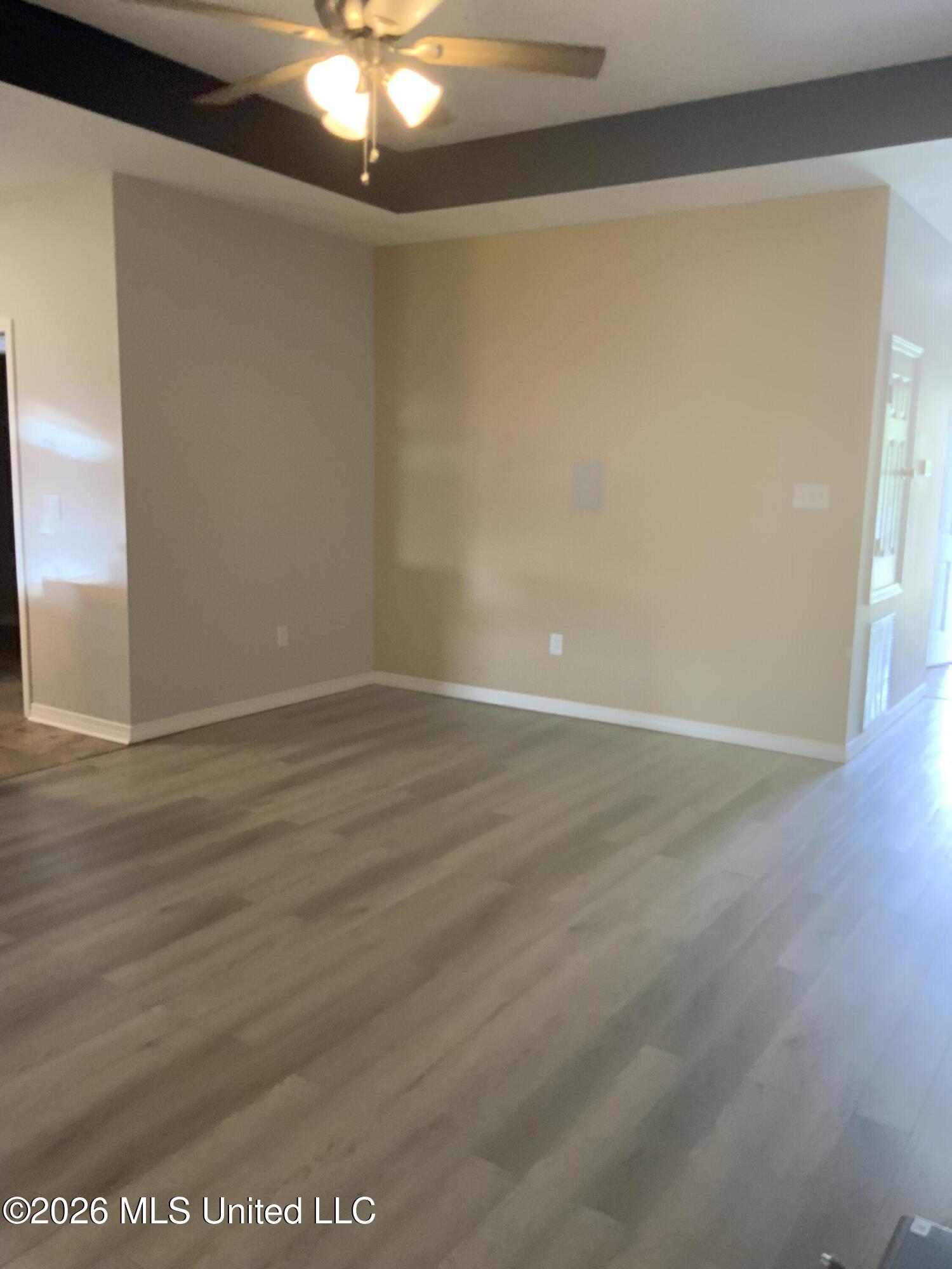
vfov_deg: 61.7
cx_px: 476
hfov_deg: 48.2
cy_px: 634
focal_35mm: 29
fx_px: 1063
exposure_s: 1/60
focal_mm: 3
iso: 160
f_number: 1.8
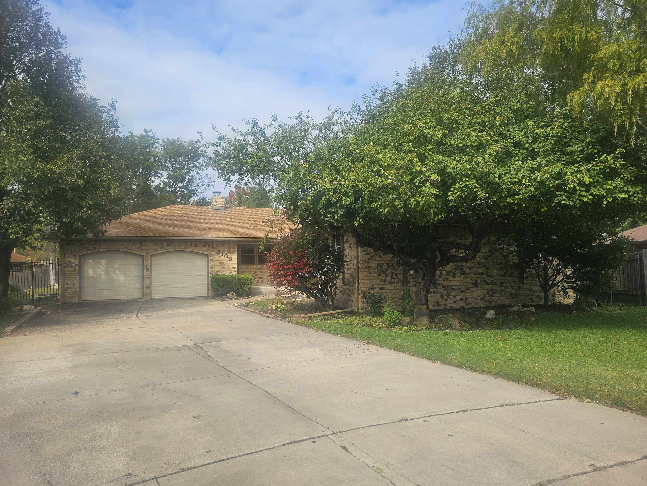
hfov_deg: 73.9
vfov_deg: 58.9
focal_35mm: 23
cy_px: 243
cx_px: 324
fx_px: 430
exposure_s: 1/777
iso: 10
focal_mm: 6.3
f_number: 1.7
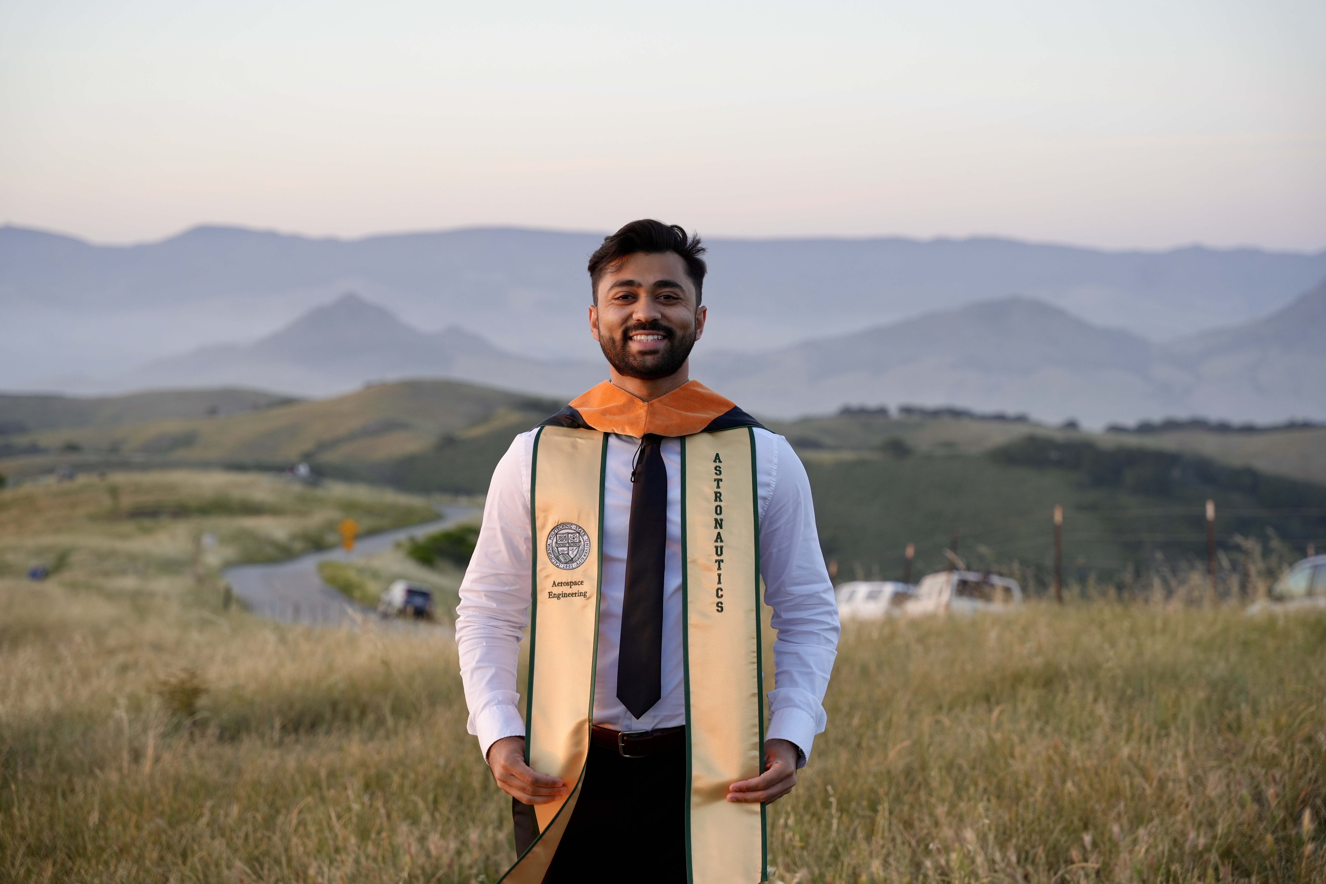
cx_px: 663
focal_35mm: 66
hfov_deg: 30.4
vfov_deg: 20.5
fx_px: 2442
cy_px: 442
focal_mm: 66.3
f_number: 4
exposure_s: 1/160
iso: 320
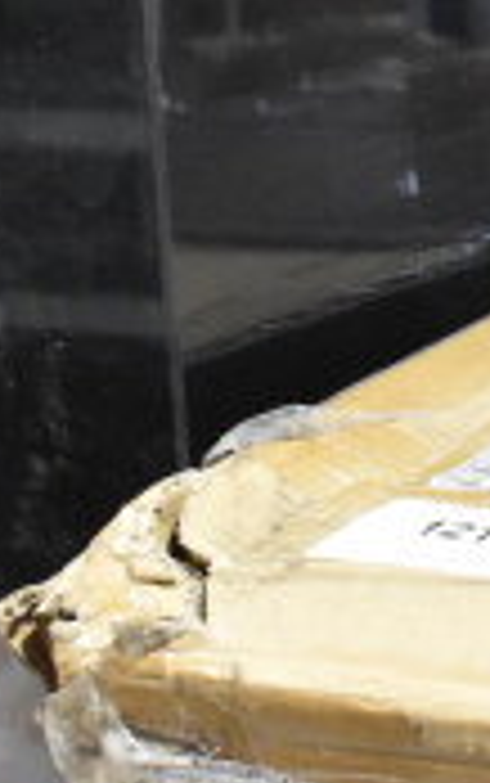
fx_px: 2406
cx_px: 1155
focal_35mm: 113
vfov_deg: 18.4
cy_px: 475
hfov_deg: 10.2
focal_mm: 21
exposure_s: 1/200
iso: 6400
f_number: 7.1
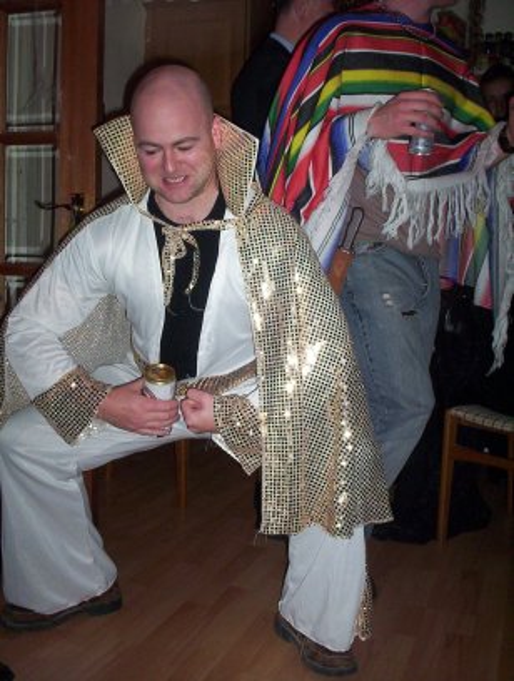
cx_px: 257
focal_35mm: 38
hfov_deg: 37.9
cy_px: 340
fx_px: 749
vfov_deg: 48.9
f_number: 4.5
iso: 140
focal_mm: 4.99
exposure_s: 1/60
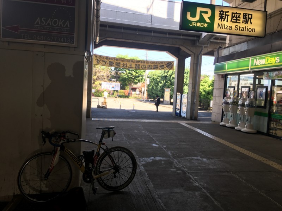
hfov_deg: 61.7
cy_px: 106
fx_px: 236
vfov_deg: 48.2
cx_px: 141
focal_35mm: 29
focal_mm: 4.15
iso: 25
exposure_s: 1/130
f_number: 2.2
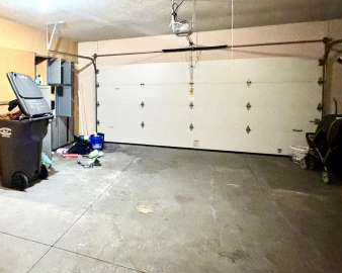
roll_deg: +1.2
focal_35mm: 27
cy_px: 99
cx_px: 78
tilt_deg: -3.3
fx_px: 273
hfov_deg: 60.0
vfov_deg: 52.5
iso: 1250
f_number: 2.2
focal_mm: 2.22
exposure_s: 1/40
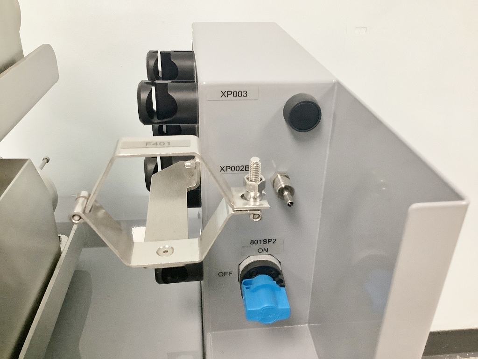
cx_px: 239
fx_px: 428
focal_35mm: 31
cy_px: 180
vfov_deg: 45.4
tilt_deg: -29.0
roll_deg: -3.3
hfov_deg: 58.4
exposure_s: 1/60
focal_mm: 3.3
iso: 250
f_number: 2.4
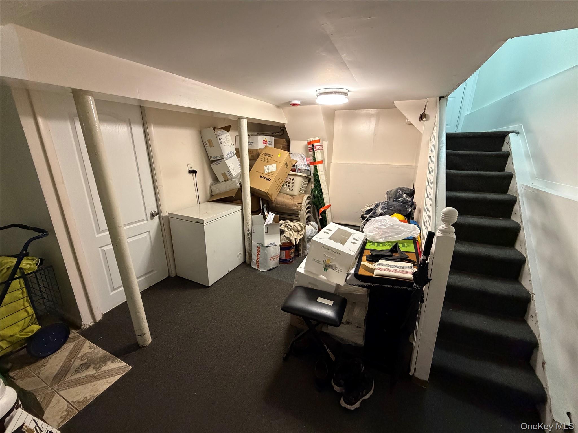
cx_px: 289
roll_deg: +0.3
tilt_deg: -16.9
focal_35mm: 14
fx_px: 234
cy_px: 216
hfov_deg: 102.1
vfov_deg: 85.7
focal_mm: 2.22
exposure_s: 1/60
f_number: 2.2
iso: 640
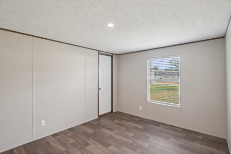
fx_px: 109
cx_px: 116
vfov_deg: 70.5
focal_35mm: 17
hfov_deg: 93.2
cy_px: 77
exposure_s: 1/40
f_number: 8
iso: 400
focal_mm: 17
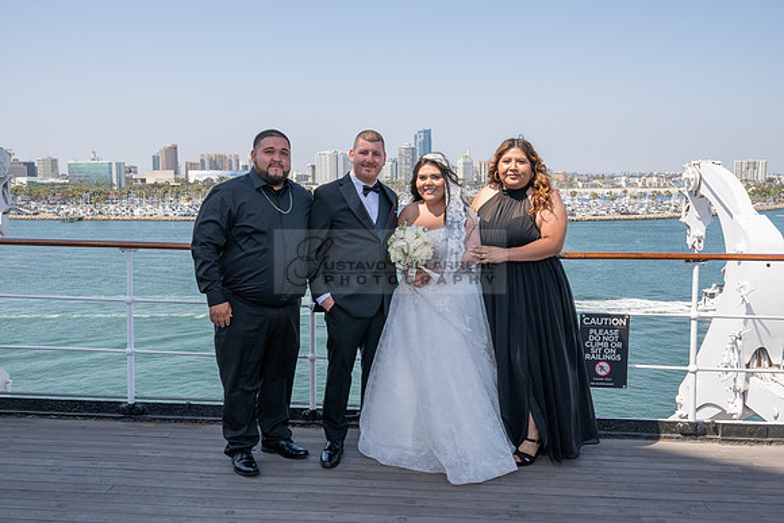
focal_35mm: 34
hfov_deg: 55.8
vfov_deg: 38.9
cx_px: 392
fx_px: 741
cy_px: 262
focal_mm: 34
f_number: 11
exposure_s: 1/200
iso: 200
===============
● **AIM OF THE EXERCISE**
Give the lines exactly, from the first line of the entries to the line with "roll_deg: -3.3", both ends included. Skip the pictures.

● **WRITTEN ANSWER**
vfov_deg: 61.7
cx_px: 476
hfov_deg: 48.2
cy_px: 634
focal_35mm: 29
fx_px: 1063
exposure_s: 1/60
focal_mm: 3
iso: 160
f_number: 1.8
hfov_deg: 73.9
vfov_deg: 58.9
focal_35mm: 23
cy_px: 243
cx_px: 324
fx_px: 430
exposure_s: 1/777
iso: 10
focal_mm: 6.3
f_number: 1.7
cx_px: 663
focal_35mm: 66
hfov_deg: 30.4
vfov_deg: 20.5
fx_px: 2442
cy_px: 442
focal_mm: 66.3
f_number: 4
exposure_s: 1/160
iso: 320
fx_px: 2406
cx_px: 1155
focal_35mm: 113
vfov_deg: 18.4
cy_px: 475
hfov_deg: 10.2
focal_mm: 21
exposure_s: 1/200
iso: 6400
f_number: 7.1
cx_px: 257
focal_35mm: 38
hfov_deg: 37.9
cy_px: 340
fx_px: 749
vfov_deg: 48.9
f_number: 4.5
iso: 140
focal_mm: 4.99
exposure_s: 1/60
hfov_deg: 61.7
cy_px: 106
fx_px: 236
vfov_deg: 48.2
cx_px: 141
focal_35mm: 29
focal_mm: 4.15
iso: 25
exposure_s: 1/130
f_number: 2.2
roll_deg: +1.2
focal_35mm: 27
cy_px: 99
cx_px: 78
tilt_deg: -3.3
fx_px: 273
hfov_deg: 60.0
vfov_deg: 52.5
iso: 1250
f_number: 2.2
focal_mm: 2.22
exposure_s: 1/40
cx_px: 239
fx_px: 428
focal_35mm: 31
cy_px: 180
vfov_deg: 45.4
tilt_deg: -29.0
roll_deg: -3.3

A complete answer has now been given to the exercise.